* Required work *
Which lines of the records contain the word "Pinterest"? Copy each one.

* Entries provided *

Start of Block

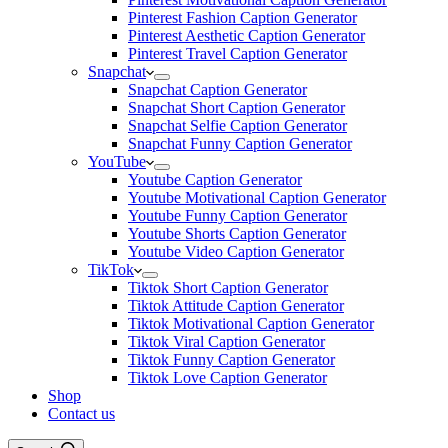
Pinterest Fashion Caption Generator
Pinterest Aesthetic Caption Generator
Pinterest Travel Caption Generator
Snapchat
Snapchat Caption Generator
Snapchat Short Caption Generator
Snapchat Selfie Caption Generator
Snapchat Funny Caption Generator
YouTube
Youtube Caption Generator
Youtube Motivational Caption Generator
Youtube Funny Caption Generator
Youtube Shorts Caption Generator
Youtube Video Caption Generator
TikTok
Tiktok Short Caption Generator
Tiktok Attitude Caption Generator
Tiktok Motivational Caption Generator
Tiktok Viral Caption Generator
Tiktok Funny Caption Generator
Tiktok Love Caption Generator
Shop
Contact us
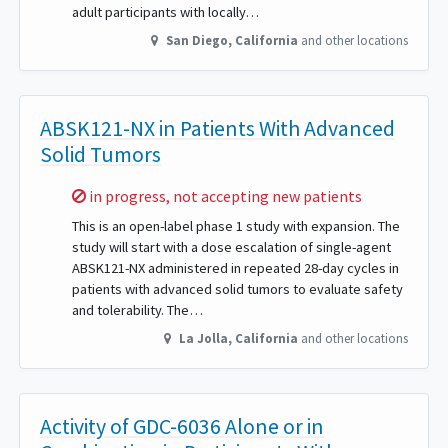
adult participants with locally…
San Diego
,
California
and other locations
ABSK121-NX in Patients With Advanced
Solid Tumors
Sorry,
in progress, not accepting new patients
This is an open-label phase 1 study with expansion. The
study will start with a dose escalation of single-agent
ABSK121-NX administered in repeated 28-day cycles in
patients with advanced solid tumors to evaluate safety
and tolerability. The…
La Jolla
,
California
and other locations
Activity of GDC-6036 Alone or in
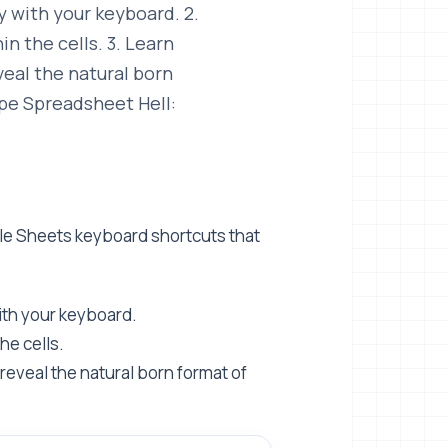
 with your keyboard. 2.
n the cells. 3. Learn
veal the natural born
ape Spreadsheet Hell:
gle Sheets keyboard shortcuts that
ith your keyboard.
he cells.
reveal the natural born format of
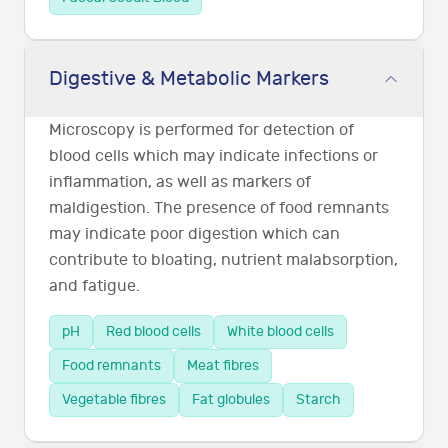
Digestive & Metabolic Markers
Microscopy is performed for detection of
blood cells which may indicate infections or
inflammation, as well as markers of
maldigestion. The presence of food remnants
may indicate poor digestion which can
contribute to bloating, nutrient malabsorption,
and fatigue.
pH
Red blood cells
White blood cells
Food remnants
Meat fibres
Vegetable fibres
Fat globules
Starch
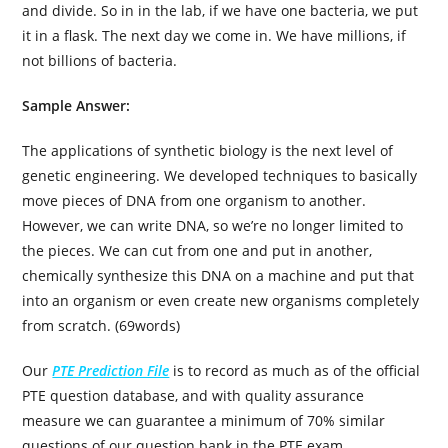
and divide. So in in the lab, if we have one bacteria, we put
it in a flask. The next day we come in. We have millions, if
not billions of bacteria.
Sample Answer:
The applications of synthetic biology is the next level of
genetic engineering. We developed techniques to basically
move pieces of DNA from one organism to another.
However, we can write DNA, so we’re no longer limited to
the pieces. We can cut from one and put in another,
chemically synthesize this DNA on a machine and put that
into an organism or even create new organisms completely
from scratch. (69words)
Our
PTE Prediction File
is to record as much as of the official
PTE question database, and with quality assurance
measure we can guarantee a minimum of 70% similar
questions of our question bank in the PTE exam.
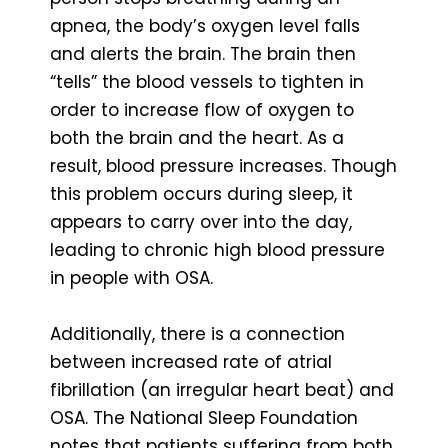
apnea, the body’s oxygen level falls
and alerts the brain. The brain then
“tells” the blood vessels to tighten in
order to increase flow of oxygen to
both the brain and the heart. As a
result, blood pressure increases. Though
this problem occurs during sleep, it
appears to carry over into the day,
leading to chronic high blood pressure
in people with OSA.
Additionally, there is a connection
between increased rate of atrial
fibrillation (an irregular heart beat) and
OSA. The National Sleep Foundation
notes that patients suffering from both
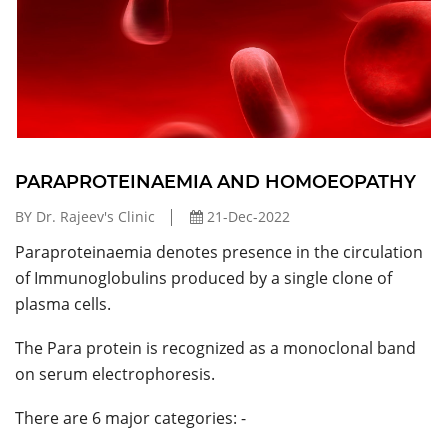
PARAPROTEINAEMIA AND HOMOEOPATHY
BY Dr. Rajeev's Clinic
21-Dec-2022
Paraproteinaemia denotes presence in the circulation
of Immunoglobulins produced by a single clone of
plasma cells.
The Para protein is recognized as a monoclonal band
on serum electrophoresis.
There are 6 major categories: -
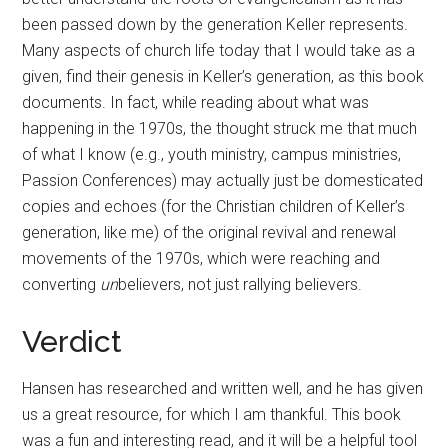
been passed down by the generation Keller represents.
Many aspects of church life today that I would take as a
given, find their genesis in Keller’s generation, as this book
documents. In fact, while reading about what was
happening in the 1970s, the thought struck me that much
of what I know (e.g., youth ministry, campus ministries,
Passion Conferences) may actually just be domesticated
copies and echoes (for the Christian children of Keller’s
generation, like me) of the original revival and renewal
movements of the 1970s, which were reaching and
converting
un
believers, not just rallying believers.
Verdict
Hansen has researched and written well, and he has given
us a great resource, for which I am thankful. This book
was a fun and interesting read, and it will be a helpful tool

End of Block

* Task response *
Pinterest Fashion Caption Generator
Pinterest Aesthetic Caption Generator
Pinterest Travel Caption Generator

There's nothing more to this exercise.